Clayton Farnham, a lawyer for Lloyd's of London, which carried the insurance policy on the home, said that Ms. Lopes started the fire when she gathered Rison's athletic shoe collection together and set it ablaze. Toxic fumes, he said, hampered the efforts to save the house.

Ms. Lopes later pleaded guilty to one count of first-degree arson, and has been sued by Lloyd's. Ms. Lopes has denied that she intended to destroy the home, and is disputing Lloyd's efforts to recover $1.3 million from her.


Despite their obvious success, the women of TLC have spent money more like yuppies than like stars. They shopped at Rich's and The Limited, ordered jewelry from Zale's and bought Jeeps and BMWs, according to the list of debts each included with their personal bankruptcy filings.

But when they filed for bankruptcy protection in July, each woman listed debts far in excess of her assets. Ms. Lopes's largest debt was the $1.3 million being sought by Lloyd's, which the insurer insists cannot be erased through a bankruptcy filing. Aside from that, the largest debts were owed to Pebbitone and LaFace Records -- both of which deny that they are owed any money at all.

Bisbee, the lawyer for Ms. Watkins, Ms. Lopes and Ms. Thomas, insisted that his clients meet the legal test for seeking bankruptcy protection. "Sure we all have the ability to deliberately incur more debt than we are able to repay," he said. "But simply because an artist files should not lead to an automatic inference that that's what they did. That certainly is not what occurred in this instance."

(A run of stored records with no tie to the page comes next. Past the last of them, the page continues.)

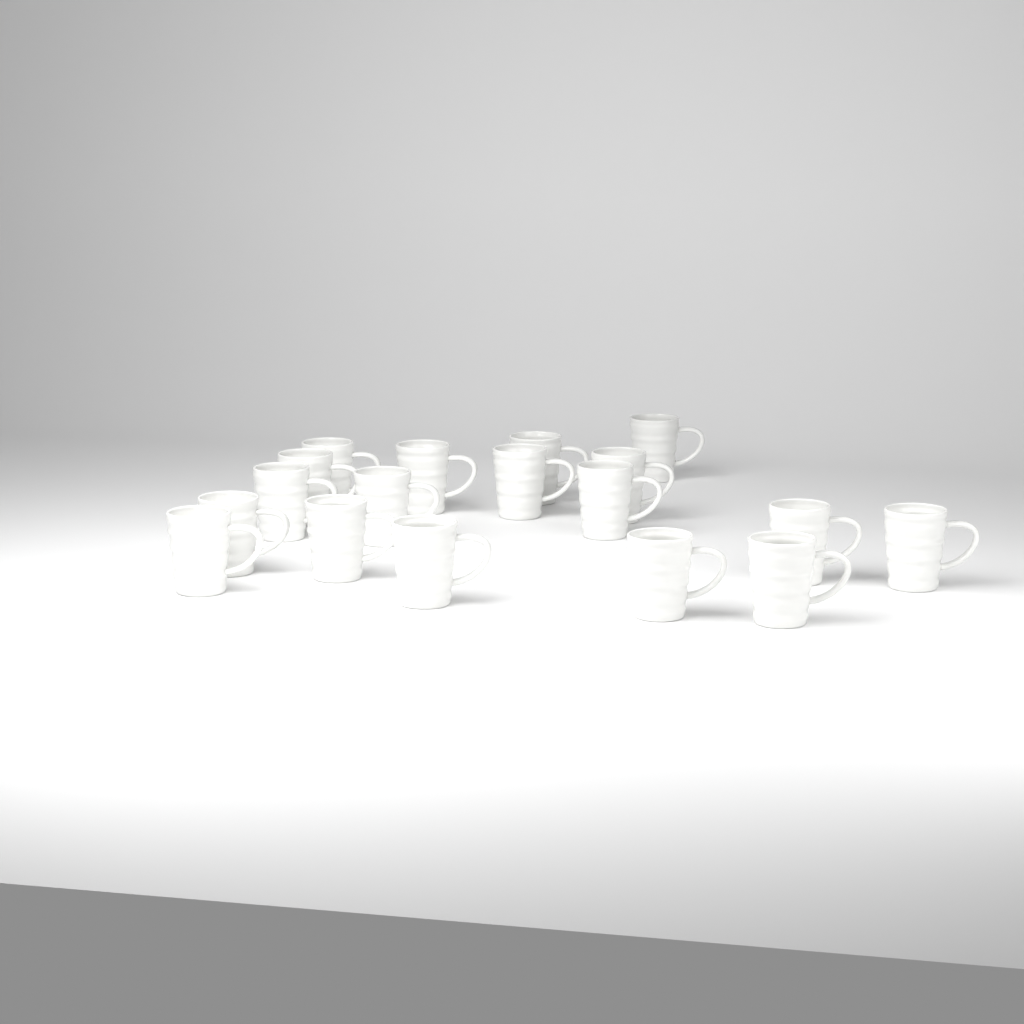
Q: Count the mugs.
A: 18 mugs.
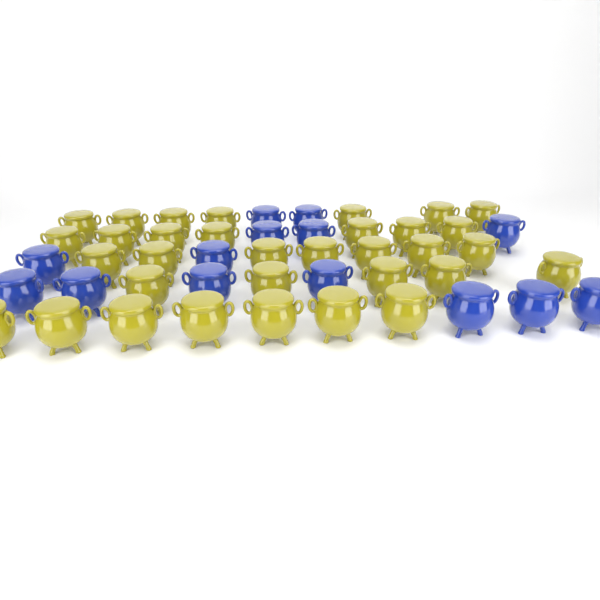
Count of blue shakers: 14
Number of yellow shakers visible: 33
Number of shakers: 47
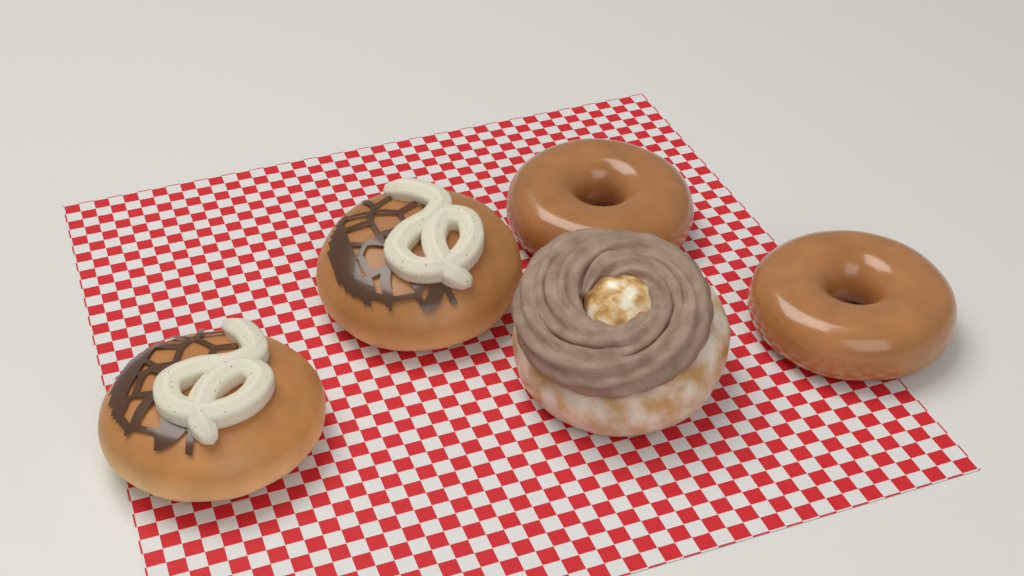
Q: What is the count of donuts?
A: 5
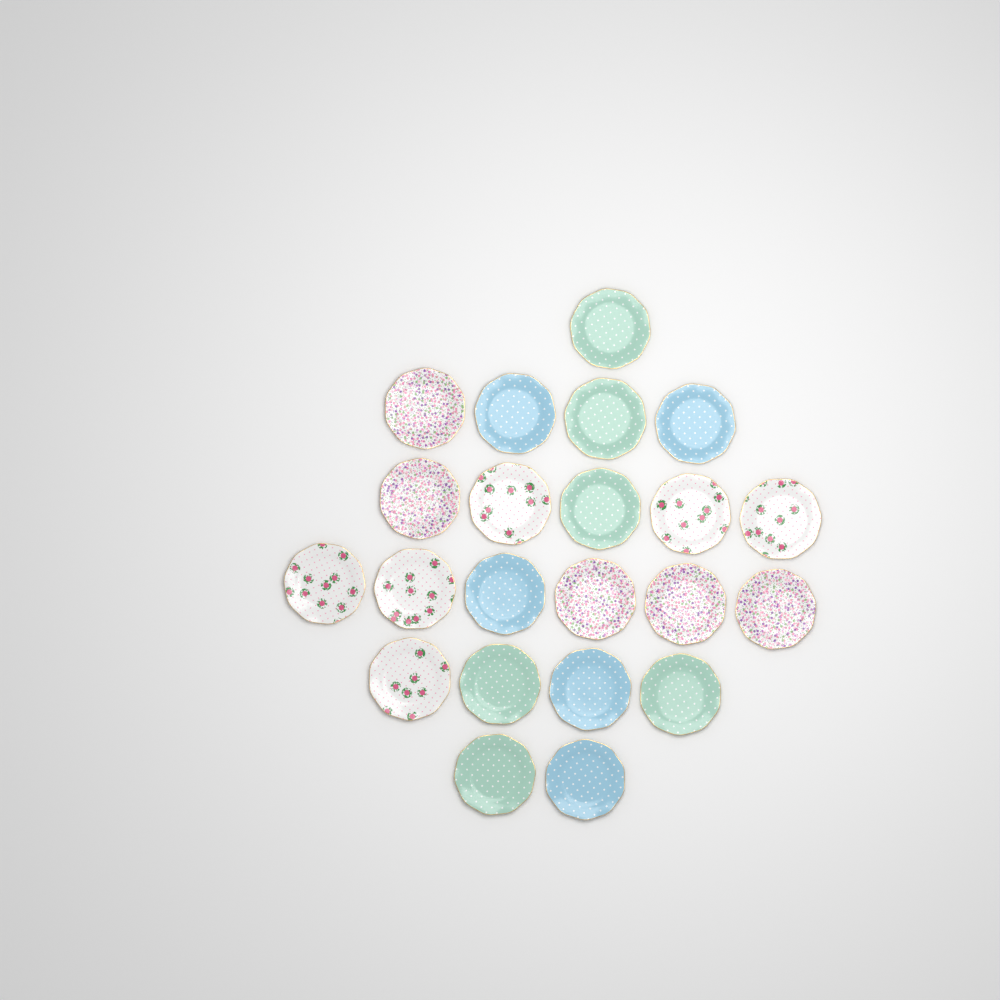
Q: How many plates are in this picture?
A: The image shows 22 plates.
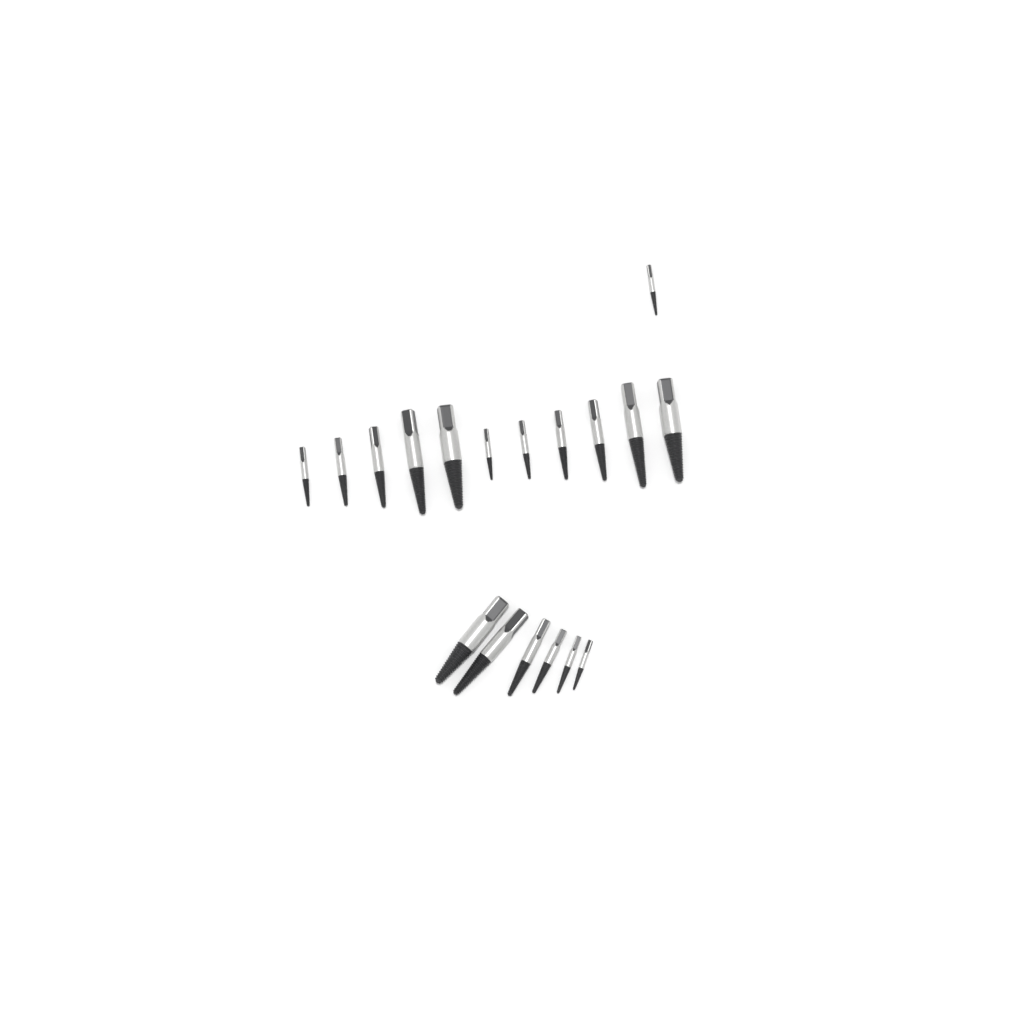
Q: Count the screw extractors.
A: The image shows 18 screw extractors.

But Pebbitone and LaFace Records insist that the women have exaggerated their debts and understated their assets so that they can use the bankruptcy process to break their contract.

Kenneth L. Kraus, a Nashville entertainment lawyer on the legal team opposing the bankruptcy, said the trio is facing at worst "a cash-flow problem." At least $2.2 million in royalties is "in the system" on its way to the group, he said. "We offered to give them substantial advances against that payment and they declined that; we offered to renegotiate and they refused that," he continued. "I think they wanted to be bankrupt because they think they can get out of their contract on the basis of bankruptcy."

Bisbee acknowledged that there is some dispute about some of his clients' debts, but he insisted their filing is valid. He added, "I know the record company would like to paint the picture that 'nobody pressured anybody,' but that isn't what the facts will show."

The Future: What's Fair, And Who Pays?

Federal Bankruptcy Judge Stacey W. Cotton ordered a trial for Feb. 12 to sort out who owes what to whom, but also urged the parties to bring in a professional mediator to seek a settlement in the case. That mediation conference scheduled for this past weekend was called off thanks to an ice storm in the Southeast, and rescheduled for this Saturday.

But the larger issue the TLC case raises for the recording industry will not be settled, even if the case itself is. Indeed, a speedy settlement that produced a new, more generous contract for TLC would simply prove the point that bankruptcy court can be an attractive venue for hot stars who want a speedy route to a better contract.

Lehman, the New Jersey lawyer who has handled dozens of bankruptcies for entertainment figures, said in a recent interview that he thought the record industry was now "fully aware of the fact that the future bankruptcies may be not the failed debut artists but their hottest and biggest stars."

But the way to avoid that outcome, added Bisbee, was to be sure that a hot star shared in the record company's success. "It is just a matter of being fair to the artist," he said. "Record companies have to keep in mind that, without artists, they don't have anything."